Mommy guilt. Somehow, it's always going to be something I did wrong.
Baby A2 is going through a really difficult phase right now. I'm not sure if I should blame it on me being gone for too long during that work stretch or some other quickly approaching milestone that I'm not paying attention to. He sounds like a broken siren all day. He literally whines/cries nearly the entire day for umm...no particular reason that I can figure out. He's always been a super happy mellow little thing. This is totally throwing me for a loop. One of his favorite things (besides the zoo and the park) is to go out to eat. Loves it. Totally sociable, engages the waitress, gets excited about the food. We went out twice yesterday because we were out of town and umm. Holy disaster. As in ...ohmygod. How freaking embarrassing?? At the mall, we passed by the pretzel place and he literally threw himself on the ground shrieking "HOT NUMMIES!! HOT NUMMIES!!" which um. Okay. If I thought it would have helped, I would have bought him a stinking pretzel. But it clearly was not going to help. What was helpful, however, was the lady that walked by and commented that he was a wretched brat. To which I replied, "Yeah ..well. We all have our days." And seriously. I know he'll be 2 in a few weeks and this is likely the beginning of what's to come . I think I must have forgotten how truly awful this stage is ...or I'm missing something big going on with the little guy right now.
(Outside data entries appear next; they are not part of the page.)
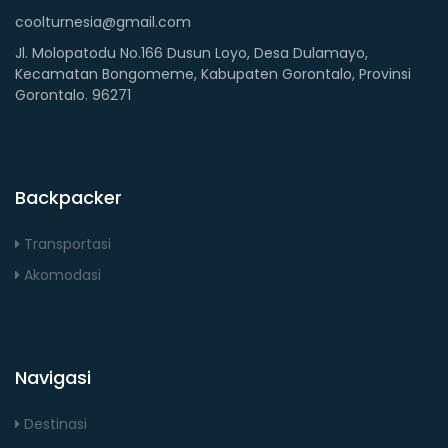
coolturnesia@gmail.com
Jl. Molopatodu No.166 Dusun Loyo, Desa Dulamayo,
Kecamatan Bongomeme, Kabupaten Gorontalo, Provinsi
Gorontalo. 96271
Backpacker
Transportasi
Akomodasi
Navigasi
Destinasi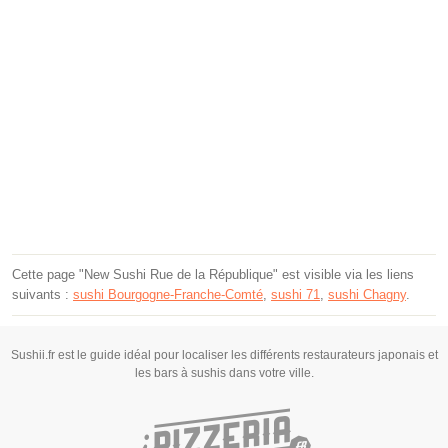
Cette page "New Sushi Rue de la République" est visible via les liens
suivants :
sushi Bourgogne-Franche-Comté
,
sushi 71
,
sushi Chagny
.
Sushii.fr est le guide idéal pour localiser les différents restaurateurs japonais et
les bars à sushis dans votre ville.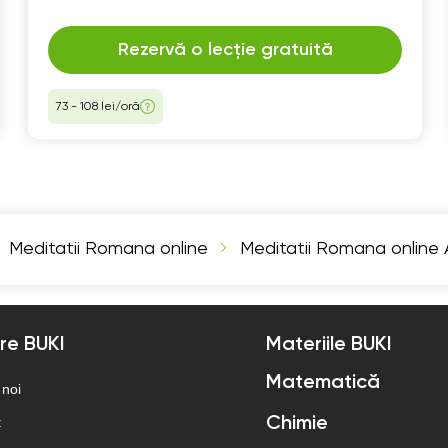
Rezervă o lecție gratuită
73 - 108 lei/oră
Meditatii Romana online
Meditatii Romana online
re BUKI
Materiile BUKI
Matematică
 noi
t
Chimie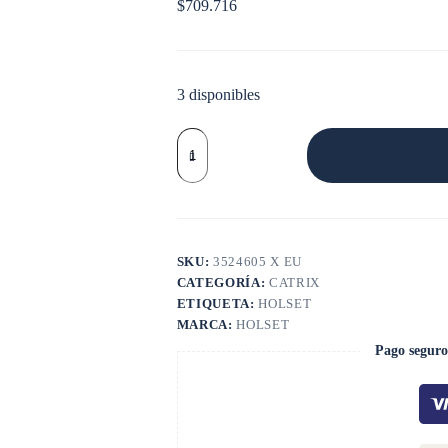
$
709.716
3 disponibles
CATRIX
HOLSET
H1E
cantidad
SKU:
3524605 X EU
CATEGORÍA:
CATRIX
ETIQUETA:
HOLSET
MARCA:
HOLSET
Pago seguro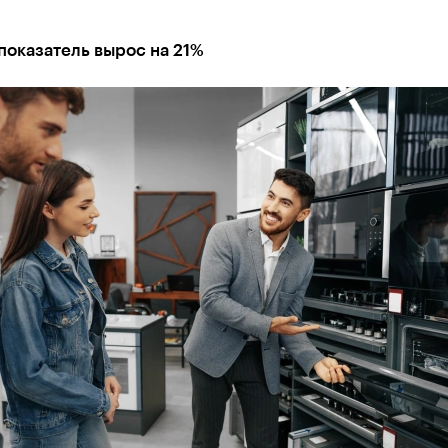
показатель вырос на 21%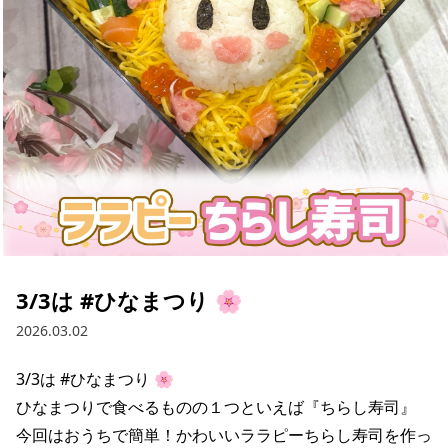
採用情報
お問い合わせ
Contact us in English
3/3は #ひなまつり 🌸
2026.03.02
3/3は #ひなまつり 🌸

ひなまつりで食べるものの１つといえば『ちらし寿司』

今回はおうちで簡単！かわいいララピーちらし寿司を作っ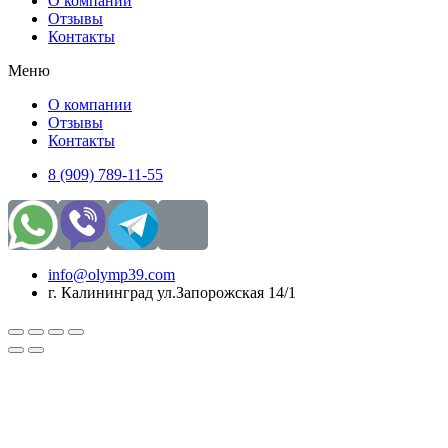
О компании
Отзывы
Контакты
Меню
О компании
Отзывы
Контакты
8 (909) 789-11-55
info@olymp39.com
г. Калининград ул.Запорожская 14/1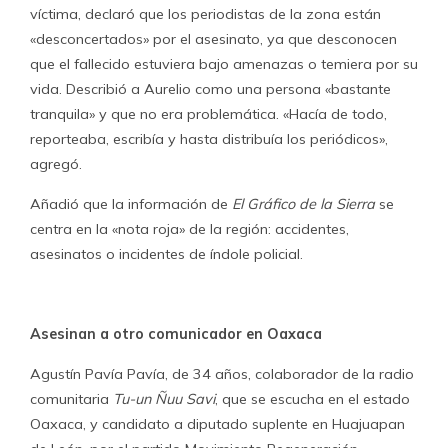
víctima, declaró que los periodistas de la zona están
«desconcertados» por el asesinato, ya que desconocen
que el fallecido estuviera bajo amenazas o temiera por su
vida. Describió a Aurelio como una persona «bastante
tranquila» y que no era problemática. «Hacía de todo,
reporteaba, escribía y hasta distribuía los periódicos»,
agregó.
Añadió que la información de
El Gráfico de la Sierra
se
centra en la «nota roja» de la región: accidentes,
asesinatos o incidentes de índole policial.
Asesinan a otro comunicador en Oaxaca
Agustín Pavía Pavía, de 34 años, colaborador de la radio
comunitaria
Tu-un Ñuu Savi
, que se escucha en el estado
Oaxaca, y candidato a diputado suplente en Huajuapan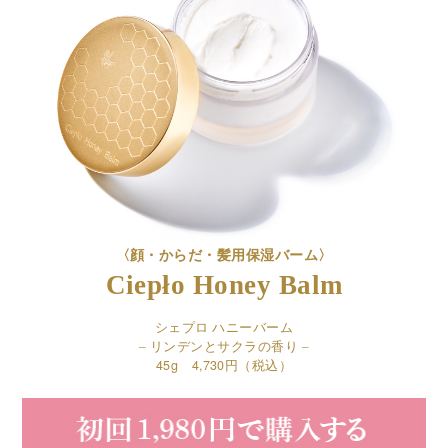
〈顔・からだ・髪⽤保湿バーム〉
Ciepło Honey Balm
シェプロ ハニーバーム
– リンデンとサクラの⾹り –
45g 4,730円（税込）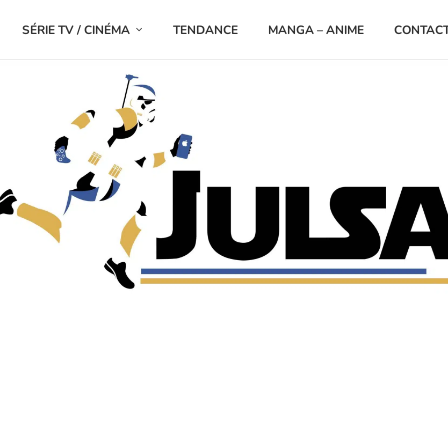
SÉRIE TV / CINÉMA
TENDANCE
MANGA – ANIME
CONTAC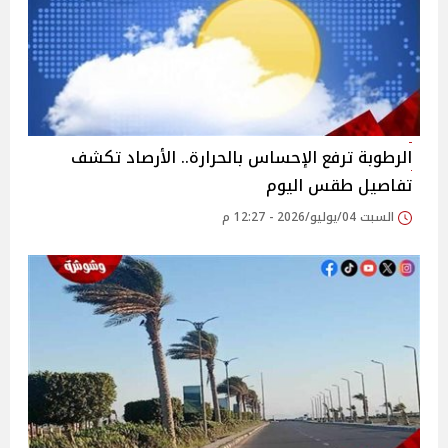
الرطوبة ترفع الإحساس بالحرارة.. الأرصاد تكشف
تفاصيل طقس اليوم
السبت 04/يوليو/2026 - 12:27 م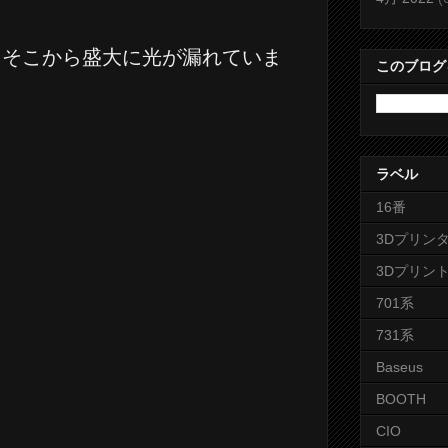
りそこから盛大に光が漏れていま
このブログ
ラベル
16番
3Dプリン
3Dプリン
701系
731系
Baseus
BOOTH
CIO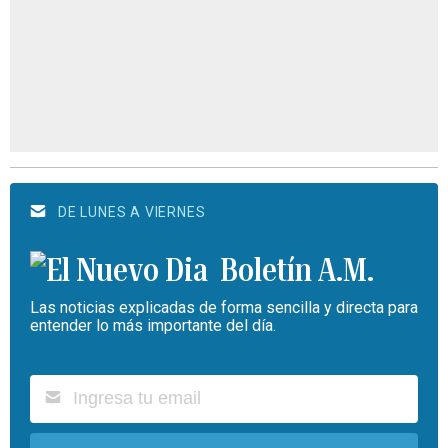
DE LUNES A VIERNES
Boletín A.M.
Las noticias explicadas de forma sencilla y directa para
entender lo más importante del día.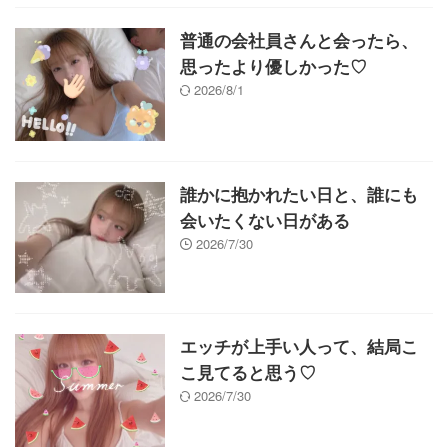
普通の会社員さんと会ったら、
思ったより優しかった♡
2026/8/1
誰かに抱かれたい日と、誰にも
会いたくない日がある
2026/7/30
エッチが上手い人って、結局こ
こ見てると思う♡
2026/7/30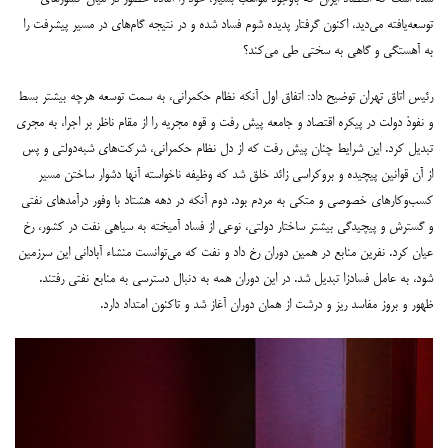
توسعه‌یافته می‌دید، اکنون گرفتار پدیده شوم فساد شده و در نتیجه گام‌های در مسیر پیشرفت را
به آهستگی و گاهی به سختی طی می‌کند؟
رئیس اتاق تهران توضیح داد: اتفاق اول آنکه نظام حکمرانی، به سمت توسعه هرچه بیشتر بسط
و نفوذ دولت در پیکره اقتصاد و جامعه پیش رفت و قوه مجریه را از مقام ناظر بر اجرا، به مجری
تبدیل کرد. این شرایط چنان پیش رفت که از دل نظام حکمرانی، شرکت‌های شبه‌دولتی و پس
‌از آن قوانین پیچیده و بروکراسی زائد خلق شد که وظیفه ناخواسته آنها دشوار ساختن مسیر
کسب‌وکارهای خصوصی و متکی به مردم بود. دوم آنکه در دهه هشتاد با وفور درآمدهای نفتی
و گسترش و پیچیدگی بیشتر ساختار دولتی، نوعی از فساد آمیخته به سیاهی نفت در کشور، رخ
عیان کرد. نفرین منابع در همین دوران رخ داد و نفت که می‌توانست منشاء آبادانی این سرزمین
شود، به عامل فسادزا تبدیل شد. در این دوران همه به دنبال دسترسی به منابع نفتی رفتند.
ظهور و بروز مفاسد ریز و درشت از همان دوران آغاز شد و تاکنون امتداد دارد.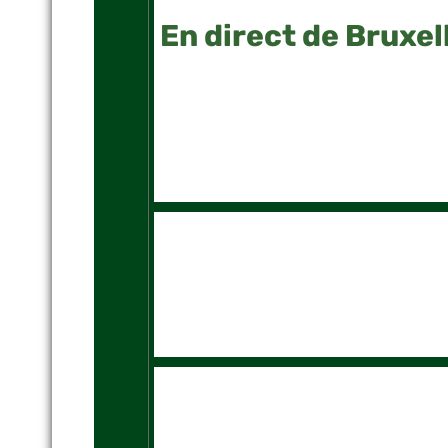
En direct de Bruxel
Which brings me to a confession of sorts. So ..it turns out I was still breastfeeding when I got pregnant. Not often. We were down to like once every other day ...but the kid would not give it up. I was over it. Like ...over it with a capital O. He was not so much. At all. And then, as soon as I got pregnant, nursing was extraordinarily uncomfortable. Psychologically, physically, the whole bit. And I sort of cut him off cold turkey. As cold turkey as you can get when you're already on an every other day schedule. But this crazy behavior makes me think that he wasn't ready. He still asks to nurse 3 or 4 times every. single. day. And mostly, if he's not asking to nurse? He's got his hand down my shirt feeling me up. Feeling anyone up, really. My mom watches him while monk and I are at work, and the two of them have a very close bond. The other day I was getting ready to leave, and I hear him ask her to nurse him. She busted out laughing. The poor little thing. I think he feels abandoned or something.
Mommy guilt. Somehow, it's always going to be something I did wrong.